I liked the main mechanic more than I expected to. A standard Ro$$ symbol expands downwards, while Hot Ro$$ can take over the entire reel and even drag adjacent Ro$$ symbols into the party. When those expanding symbols pass through wilds, multipliers can be added, and that’s when the slot starts to feel properly dangerous. Not dangerous in the moral sense, but dangerous in the way a good volatile slot should, where one spin suddenly looks capable of doing something outrageous.
What I liked most
- The feature ladder makes sense, and each bonus level feels like a genuine step up rather than a cosmetic rename.
- The visuals are stylish but still readable once the reels get busy.
- The Ro$$ and Hot Ro$$ system creates moments that feel earned rather than random play.
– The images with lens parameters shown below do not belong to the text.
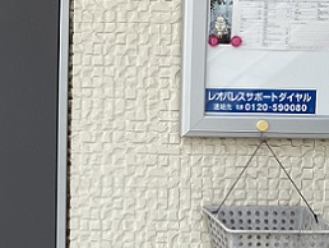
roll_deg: -1.1
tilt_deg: -3.9
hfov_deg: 20.5
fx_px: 828
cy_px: -3
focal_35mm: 87
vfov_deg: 16.6
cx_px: -99
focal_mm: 4.25
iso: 32
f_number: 1.8
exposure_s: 1/412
- The 15,000x ceiling gives the slot a proper sense of menace, which suits the tone.
The bonus features are the real story
If I’m being honest, I wouldn’t come to Hot Ross for the base game alone. It’s functional, but the slot really starts to justify itself once the bonus modes begin to stack the deck in your favour. There are three of them, and I think that structure is one of the game’s strongest points.
Cat Calls is the entry-level feature, and it’s the easiest one to appreciate because it simply increases the chance of landing the symbols you actually want. Nine Lives is where the game becomes more interesting, because activated reels stay active and keep feeding Ro$$ or Hot Ro$$ symbols back into future spins. That creates momentum, which is exactly what a slot like this needs. Then there’s Bigg Boss Ross, which all but throws subtlety out of the window by guaranteeing heavy symbol interaction from the start. That’s the showpiece feature, and it feels like it.
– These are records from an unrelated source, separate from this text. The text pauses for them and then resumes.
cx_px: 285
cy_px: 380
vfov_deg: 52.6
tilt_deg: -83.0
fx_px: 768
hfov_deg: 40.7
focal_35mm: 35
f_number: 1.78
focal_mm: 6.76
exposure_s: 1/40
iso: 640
The clever bit is that the bonuses don’t feel disconnected from the core game. They feel like escalations of the same idea. I always prefer that to a slot where the base game and the feature round feel as though they were designed by two different people who weren’t on speaking terms during the design phase.

Where I think Hot Ross falls short
My main criticism is simple. If the feature doesn’t land, or if the expanding wild chain never really gets going, Hot Ross can feel a bit thin. There isn’t much soft entertainment here. It’s a slot built around big moments, and when those moments don’t come, you are left staring at a stylish screen waiting for the engine to start.
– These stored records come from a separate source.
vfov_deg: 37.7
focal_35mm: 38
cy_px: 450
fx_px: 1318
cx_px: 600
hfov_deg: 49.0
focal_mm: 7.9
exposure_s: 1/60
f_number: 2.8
I also don’t love the bonus buy pricing. That’s not unusual for Hacksaw, but it does mean the most exciting parts of the game are expensive shortcuts if they’re even offered at the casino you’re using. For me, that always dents the appeal slightly.
Is it worth playing?
Yes, with a big “if”. I think Hot Ross is worth playing if you already know what you like from Hacksaw Gaming and you’re comfortable with a slot that leans hard into volatility. I wouldn’t put it in front of somebody looking for a smooth, generous, low-stress session. It’s too jagged for that, and too dependent on those feature surges.
But if your taste runs towards games that can do very little for a while and then suddenly light up in a way that makes the previous ten minutes feel worthwhile, Hot Ross absolutely has a place. I found it stylish, properly themed, mechanically coherent, and just unpredictable enough to stay interesting. That’s more than can be said for plenty of modern slots that throw features at the screen and hope one of them looks important.
Final score
4.5/5
4/5
3.5/5
4/5
I would describe Hot Ross as a strong, slightly unforgiving slot with a real identity. It’s not trying to charm everybody, and that’s part of why I like it. For the right player, it will feel punchy and memorable. For the wrong one, it will feel like a long wait for a short riot.
Quick questions
Is Hot Ross beginner-friendly?
Not especially. The mechanics are easy enough to understand, but the volatility means it’s better suited to players who already know how feature-led Hacksaw slots tend to behave.
What is the main attraction of the game?
For me, it is the way the Ro$$ and Hot Ro$$ symbols can suddenly transform a quiet spin into something much bigger, especially once multipliers get involved.
Would I play it again?
Yes, but only when I’m in the mood for a properly volatile session. This is not a slot I would load up for a gentle half-hour.